Sempre amei a escrita. Cedo percebi que sabia equacionar estórias com sabor a Fel e/ou a Amor.
Cursei Letras, e licenciei-me em Línguas e Literaturas Modernas na Faculdade de Lisboa – Universidade Clássica.
A visão nunca me confundiu, e por isso, joguei com as palavras e fiz delas atrizes, em cena. Pintei quadros humanos com aguarelas multicolores e falei deste espaço que é de todos nós (mundo). Contei (cantei) este cosmo onde a fealdade fez casa e tentei – através da escrita – que o Homem parasse para pensar. No dia 13 de maio de 2000, nascia o meu primeiro livro, uma cantata de angústias exploradas em verso simples. Dei-lhe o nome de Encontrei-me. Mas a vontade de continuar a dizer o que via, sentia e auscultava, era de tal ordem forte, que acabei por, a 9 de dezembro do mesmo ano, colocar uma panóplia de versos ao serviço da minha cidade natal, Lagoa, Musa Poética. Em 2002, publiquei um conto, Enquanto a Música se chamar Mar e Saudade onde decalquei a preocupação com a falta de justiça no mundo, que é nosso. Utilizei depois a web e escrevi crónicas (reflexões e ensaios) e hoje – cansada, mas feliz – quero continuar a «gritar», que o mundo não se pode perder atrás de ideais desmedidos.

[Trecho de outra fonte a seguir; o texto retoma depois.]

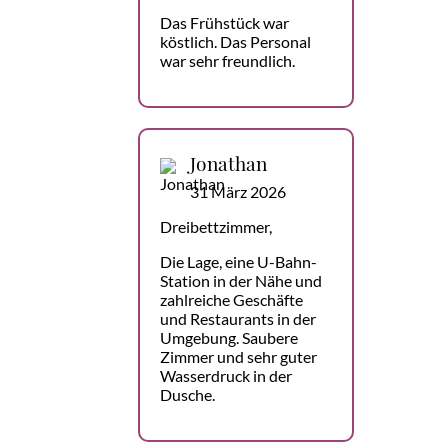
Das Frühstück war
köstlich. Das Personal
war sehr freundlich.
Jonathan
31 März 2026
Dreibettzimmer,
Die Lage, eine U-Bahn-
Station in der Nähe und
zahlreiche Geschäfte
und Restaurants in der
Umgebung. Saubere
Zimmer und sehr guter
Wasserdruck in der
Dusche.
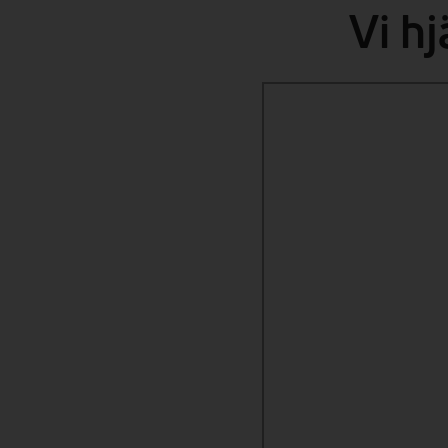
Vi hj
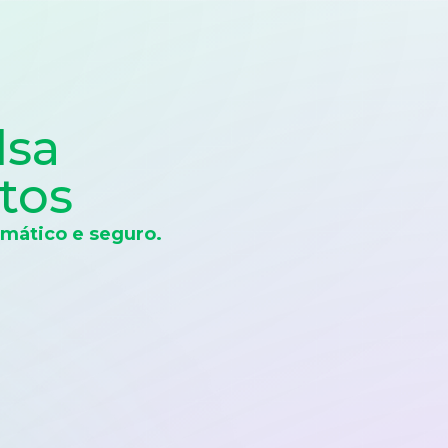
lsa
tos
mático e seguro.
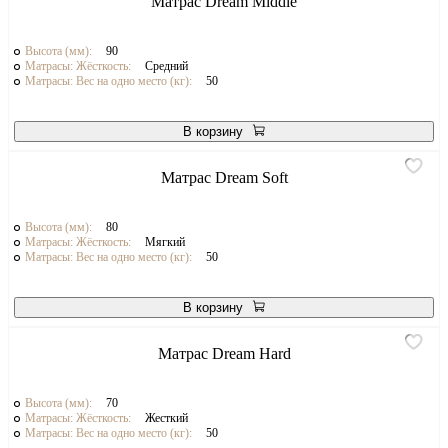
Матрас Dream Middle
Высота (мм):
90
Матрасы: Жёсткость:
Средний
Матрасы: Вес на одно место (кг):
50
В корзину
Матрас Dream Soft
Высота (мм):
80
Матрасы: Жёсткость:
Мягкий
Матрасы: Вес на одно место (кг):
50
В корзину
Матрас Dream Hard
Высота (мм):
70
Матрасы: Жёсткость:
Жесткий
Матрасы: Вес на одно место (кг):
50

Há 40 anos, a viver em Almada e professora de português, tenho o gosto de ver voar os meus textos (da crónica ao romance, passando pelo conto e pelo ensaio) para as mãos dos leitores, que tal como eu, queiram parar para pensar, aquando da leitura do Mundo. Para isso, desço diariamente a escada íngreme da vida, e vejo tanta disforia, que acabo por pintar o papel com verdadeiras estórias de amor e ódio, onde não falta o velho perdido, o pai vencido, a mãe esquecida e tantos outros protótipos da sociedade que é nossa.
Colaboro, sempre que possível em Antologias Poéticas (Utopias e Enigmas com a chancela da Sinapsis, Vida e Morte e Arte/ Poesia, Edições Oz) onde digo o que sinto em prosa e/ou em verso. Em junho de 2015, coloquei no mercado dois livros (ensaios/reflexões), que dizem muito de mim e das sensações que me habituei a utilizar, num baile literal com a escrita: Nas Brumas da Memória e Na Valsa da Vida que tiveram a chancela da Chiado Editora. Em setembro de 2016, e da mesma editora, nasceu o romance, Se eu te Quisesse. Em 2018 e em setembro, foi colocado no mercado um livro de ensaios e crónicas, À Varanda da Minha Memória.